Avro-dolar paritesinin durumu bize neler söylüyor?

Avro, yirmi yıldır hiç olmadığı kadar düştü. Bu hafta neredeyse bir ABD doları seviyesine geriledi. Ekonomistler, para birimindeki düşüşü Ukrayna savaşının etkileri ve enflasyonla mücadeleyle gerekçelendiriyor. Yorumcular, gelişmeyi farklı açılardan değerlendiriyor.

Tüm alıntıları göster/kapat
Denník N (SK) /

Dip noktaya henüz ulaşılmadı

Denník N, avronun dolar karşısında yaşadığı belirgin düşüşün devam edeceğini ve bire bir barajının da aşılacağına inanıyor:

“Birincisi, ABD’de faizler avro bölgesine kıyasla daha hızlı ve daha yüksek artacak. İkincisi, artan faizler İtalya, Yunanistan ve İspanya gibi ağır borç yükü altındaki ülkelerin borç ödeme maliyetini artıracak. Üçüncüsü, yüksek ithal enerji fiyatları, avro bölgesindeki ödemeler dengesini ABD’dekinden daha fazla etkileyecek. Son olarak, Ukrayna’daki savaş, avro bölgesi ekonomisini Amerikan ekonomisinden çok daha fazla vuracak. ABD ekonomisinin petrol arama ya da silah imalatı gibi kimi sektörleri, bu savaştan bile kâr edecek.”

Berlingske (DK) /

ECB yetkisini aşıyor

Berlingske, Merkez Bankası İtalya’daki devlet tahvillerini devralmaya niyetleniyorsa, istikrarı sağlama konusunda yanlış yolda, diyor:

“En fazla endişe uyandırması gereken mesele, ECB’nin artık yalnızca enflasyonu kontrol altına alma sorumluluğunu üstlenmekle kalmayıp, avro bölgesinin mali politikasından da sorumlu olmasıdır. Bu da ECB’nin stabil ve düşük enflasyonu güvenceye alma görevinde riskli bir yön değişikliği anlamına geliyor. ... Sorun şu ki, piyasalar İtalya’nın mali politikasına yönelik güvenlerini kaybederse, Lagarde ve ECB, İtalya’nın başarısızlıktan ötürü ECB’yi suçlamasının önünü açmış olacak.”

Trends-Tendances (BE) /

Resesyon korkusu fiyatları düşürüyor

Köşe yazarı Amid Faljaoui, Trends-Tendances’da avrodaki düşüşün olumlu yanlarının da olduğunu yazıyor:

“Avronun dolar karşısında 20 yılın en düşük seviyesini görmesiyle birlikte, Avrupa’da ve hatta ABD’de resesyon korkuları büyüyor.
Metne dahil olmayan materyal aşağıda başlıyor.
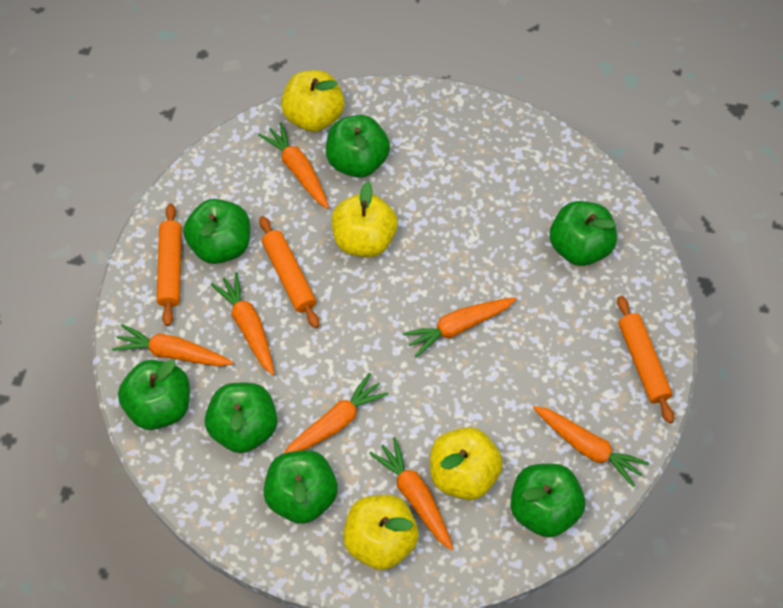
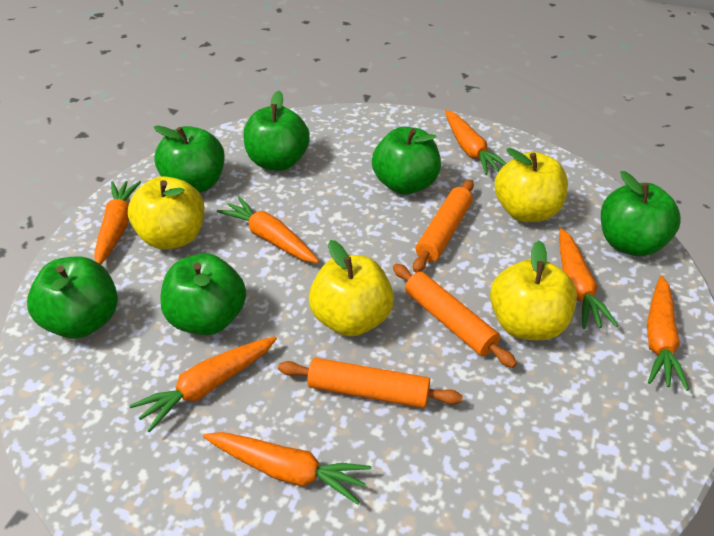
green apple: [118,360,190,430] [183,199,250,264] [205,383,277,453] [263,450,338,524] [326,115,390,178] [510,464,585,537] [550,201,617,266] = 7 -> [27,256,118,338] [154,125,225,193] [160,254,246,335] [243,91,310,171] [372,127,441,195] [601,171,681,256] = 6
Bunun sonucunda, talepte azalma beklendiğinden hammadde fiyatları düşüyor. Petrolün fiyatı bile düşüyor. Yatırımcılar, konjonktürel zayıflık dolayısıyla enflasyonun nihayet gerileyeceğini düşündüğünden, uzun vadeli faizler de düşüyor. Bu ekonomik yavaşlama, borsa yatırımcılarının yüzünü yeniden güldürüyor. Çünkü enflasyonda orta vadede gerçekleşecek bir gerileme, faizlerin de düşeceği anlamına geliyor.”